THE TASK: The answer must restate every record word for word.

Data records
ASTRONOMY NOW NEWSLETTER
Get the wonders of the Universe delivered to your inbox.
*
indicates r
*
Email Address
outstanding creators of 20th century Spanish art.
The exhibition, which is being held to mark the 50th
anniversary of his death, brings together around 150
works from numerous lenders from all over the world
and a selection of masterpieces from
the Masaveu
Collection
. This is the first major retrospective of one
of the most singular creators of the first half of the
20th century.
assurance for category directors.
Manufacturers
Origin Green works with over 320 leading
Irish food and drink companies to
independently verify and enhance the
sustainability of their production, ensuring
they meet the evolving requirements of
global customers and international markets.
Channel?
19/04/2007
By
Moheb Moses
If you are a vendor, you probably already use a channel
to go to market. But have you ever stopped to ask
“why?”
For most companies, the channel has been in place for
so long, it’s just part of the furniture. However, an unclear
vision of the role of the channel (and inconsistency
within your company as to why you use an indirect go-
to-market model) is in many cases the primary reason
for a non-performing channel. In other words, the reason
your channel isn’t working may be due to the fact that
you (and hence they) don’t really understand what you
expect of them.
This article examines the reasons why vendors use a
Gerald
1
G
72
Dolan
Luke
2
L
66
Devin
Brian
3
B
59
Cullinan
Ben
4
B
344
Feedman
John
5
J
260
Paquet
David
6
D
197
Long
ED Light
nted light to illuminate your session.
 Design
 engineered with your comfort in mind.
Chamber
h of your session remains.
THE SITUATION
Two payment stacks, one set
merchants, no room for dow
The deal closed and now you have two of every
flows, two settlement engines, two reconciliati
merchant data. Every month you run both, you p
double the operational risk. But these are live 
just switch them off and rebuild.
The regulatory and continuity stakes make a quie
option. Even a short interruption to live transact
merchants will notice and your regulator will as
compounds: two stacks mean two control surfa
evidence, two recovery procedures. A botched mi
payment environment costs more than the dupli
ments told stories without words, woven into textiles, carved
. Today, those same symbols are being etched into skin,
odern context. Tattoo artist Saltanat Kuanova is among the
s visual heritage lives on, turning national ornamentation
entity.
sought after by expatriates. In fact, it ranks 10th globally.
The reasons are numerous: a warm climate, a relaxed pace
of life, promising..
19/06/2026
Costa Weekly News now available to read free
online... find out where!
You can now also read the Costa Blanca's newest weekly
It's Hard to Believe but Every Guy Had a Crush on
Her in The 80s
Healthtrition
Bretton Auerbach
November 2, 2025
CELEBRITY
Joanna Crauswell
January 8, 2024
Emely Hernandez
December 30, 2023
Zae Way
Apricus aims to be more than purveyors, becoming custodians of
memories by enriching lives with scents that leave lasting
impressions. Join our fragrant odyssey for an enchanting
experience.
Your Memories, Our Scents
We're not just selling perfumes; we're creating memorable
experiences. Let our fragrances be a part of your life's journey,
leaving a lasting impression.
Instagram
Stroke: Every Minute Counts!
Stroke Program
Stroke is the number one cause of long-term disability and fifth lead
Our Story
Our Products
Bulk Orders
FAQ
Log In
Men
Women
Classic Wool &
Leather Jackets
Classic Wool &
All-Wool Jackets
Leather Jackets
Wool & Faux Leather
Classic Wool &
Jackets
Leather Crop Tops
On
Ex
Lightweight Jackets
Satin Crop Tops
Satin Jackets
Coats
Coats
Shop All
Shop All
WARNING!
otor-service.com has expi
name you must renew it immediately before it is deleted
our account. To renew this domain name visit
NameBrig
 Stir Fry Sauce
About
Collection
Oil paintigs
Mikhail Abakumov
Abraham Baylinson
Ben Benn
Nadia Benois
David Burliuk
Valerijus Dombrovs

TASK ANSWER:
ASTRONOMY NOW NEWSLETTER
Get the wonders of the Universe delivered to your inbox.
*
indicates r
*
Email Address
outstanding creators of 20th century Spanish art.
The exhibition, which is being held to mark the 50th
anniversary of his death, brings together around 150
works from numerous lenders from all over the world
and a selection of masterpieces from
the Masaveu
Collection
. This is the first major retrospective of one
of the most singular creators of the first half of the
20th century.
assurance for category directors.
Manufacturers
Origin Green works with over 320 leading
Irish food and drink companies to
independently verify and enhance the
sustainability of their production, ensuring
they meet the evolving requirements of
global customers and international markets.
Channel?
19/04/2007
By
Moheb Moses
If you are a vendor, you probably already use a channel
to go to market. But have you ever stopped to ask
“why?”
For most companies, the channel has been in place for
so long, it’s just part of the furniture. However, an unclear
vision of the role of the channel (and inconsistency
within your company as to why you use an indirect go-
to-market model) is in many cases the primary reason
for a non-performing channel. In other words, the reason
your channel isn’t working may be due to the fact that
you (and hence they) don’t really understand what you
expect of them.
This article examines the reasons why vendors use a
Gerald
1
G
72
Dolan
Luke
2
L
66
Devin
Brian
3
B
59
Cullinan
Ben
4
B
344
Feedman
John
5
J
260
Paquet
David
6
D
197
Long
ED Light
nted light to illuminate your session.
 Design
 engineered with your comfort in mind.
Chamber
h of your session remains.
THE SITUATION
Two payment stacks, one set
merchants, no room for dow
The deal closed and now you have two of every
flows, two settlement engines, two reconciliati
merchant data. Every month you run both, you p
double the operational risk. But these are live 
just switch them off and rebuild.
The regulatory and continuity stakes make a quie
option. Even a short interruption to live transact
merchants will notice and your regulator will as
compounds: two stacks mean two control surfa
evidence, two recovery procedures. A botched mi
payment environment costs more than the dupli
ments told stories without words, woven into textiles, carved
. Today, those same symbols are being etched into skin,
odern context. Tattoo artist Saltanat Kuanova is among the
s visual heritage lives on, turning national ornamentation
entity.
sought after by expatriates. In fact, it ranks 10th globally.
The reasons are numerous: a warm climate, a relaxed pace
of life, promising..
19/06/2026
Costa Weekly News now available to read free
online... find out where!
You can now also read the Costa Blanca's newest weekly
It's Hard to Believe but Every Guy Had a Crush on
Her in The 80s
Healthtrition
Bretton Auerbach
November 2, 2025
CELEBRITY
Joanna Crauswell
January 8, 2024
Emely Hernandez
December 30, 2023
Zae Way
Apricus aims to be more than purveyors, becoming custodians of
memories by enriching lives with scents that leave lasting
impressions. Join our fragrant odyssey for an enchanting
experience.
Your Memories, Our Scents
We're not just selling perfumes; we're creating memorable
experiences. Let our fragrances be a part of your life's journey,
leaving a lasting impression.
Instagram
Stroke: Every Minute Counts!
Stroke Program
Stroke is the number one cause of long-term disability and fifth lead
Our Story
Our Products
Bulk Orders
FAQ
Log In
Men
Women
Classic Wool &
Leather Jackets
Classic Wool &
All-Wool Jackets
Leather Jackets
Wool & Faux Leather
Classic Wool &
Jackets
Leather Crop Tops
On
Ex
Lightweight Jackets
Satin Crop Tops
Satin Jackets
Coats
Coats
Shop All
Shop All
WARNING!
otor-service.com has expi
name you must renew it immediately before it is deleted
our account. To renew this domain name visit
NameBrig
 Stir Fry Sauce
About
Collection
Oil paintigs
Mikhail Abakumov
Abraham Baylinson
Ben Benn
Nadia Benois
David Burliuk
Valerijus Dombrovs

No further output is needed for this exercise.